La crisi in Medio Oriente rischia di trasformarsi rapidamente in una tempesta economica globale. Durante un’informativa alle commissioni Esteri e Difesa di Camera e Senato, il ministro della Difesa Guido Crosetto ha lanciato un allarme preciso: eventuali tensioni o blocchi nello Stretto di Hormuz potrebbero avere effetti immediati sui prezzi dell’energia e sui costi dei trasporti.

Perché lo Stretto di Hormuz è cruciale

Dallo Stretto di Hormuz transita circa il 20% del petrolio mondiale, pari a 17-20 milioni di barili al giorno, e oltre il 30% del commercio globale di gas naturale liquefatto (GNL). Si tratta di una delle arterie energetiche più importanti del sistema economico internazionale.

Anche una semplice riduzione parziale dei flussi o un aumento del rischio percepito dai mercati può generare effetti immediati: aumento dei prezzi del greggio, crescita dei premi assicurativi per le navi e rialzo dei costi logistici.

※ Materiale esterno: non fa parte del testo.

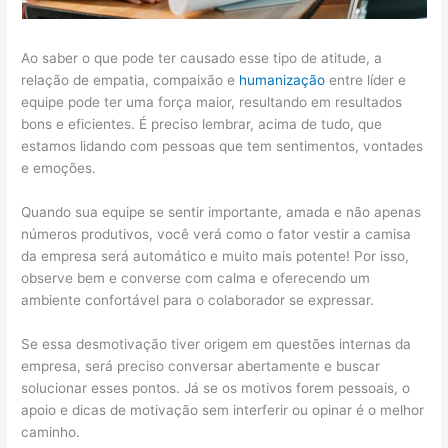
Ao saber o que pode ter causado esse tipo de atitude, a
relação de empatia, compaixão e
humanização
entre líder e
equipe pode ter uma força maior, resultando em resultados
bons e eficientes. É preciso lembrar, acima de tudo, que
estamos lidando com pessoas que tem sentimentos, vontades
e emoções.
Quando sua equipe se sentir importante, amada e não apenas
números produtivos, você verá como o fator vestir a camisa
da empresa será automático e muito mais potente! Por isso,
observe bem e converse com calma e oferecendo um
ambiente confortável para o colaborador se expressar.
Se essa desmotivação tiver origem em questões internas da
empresa, será preciso conversar abertamente e buscar
solucionar esses pontos. Já se os motivos forem pessoais, o
apoio e dicas de motivação sem interferir ou opinar é o melhor
caminho.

Secondo Crosetto, una contrazione dei traffici o un aggravarsi della situazione potrebbe comportare un aumento significativo dei costi dei trasporti fino al 30-40%. Una percentuale che, se confermata, avrebbe ricadute dirette su carburanti, beni di consumo e filiere industriali.

Il meccanismo è noto: se aumentano i costi assicurativi e i noli marittimi, cresce il prezzo delle merci importate. L’Italia, fortemente dipendente dalle forniture energetiche estere, risulterebbe particolarmente esposta.

Effetti a catena su famiglie e imprese

Un eventuale shock su petrolio e GNL si tradurrebbe in rincari alla pompa per benzina e gasolio, aumento delle bollette e pressioni inflazionistiche. Le imprese energivore e il settore dei trasporti sarebbero tra i più colpiti.

Il quadro delineato dal ministro non fotografa un aumento già in atto del 40%, ma evidenzia il rischio potenziale qualora la crisi nello Stretto di Hormuz dovesse aggravarsi.

In un contesto internazionale già segnato da instabilità, il passaggio attraverso Hormuz rimane uno dei principali fattori di vulnerabilità dell’economia globale.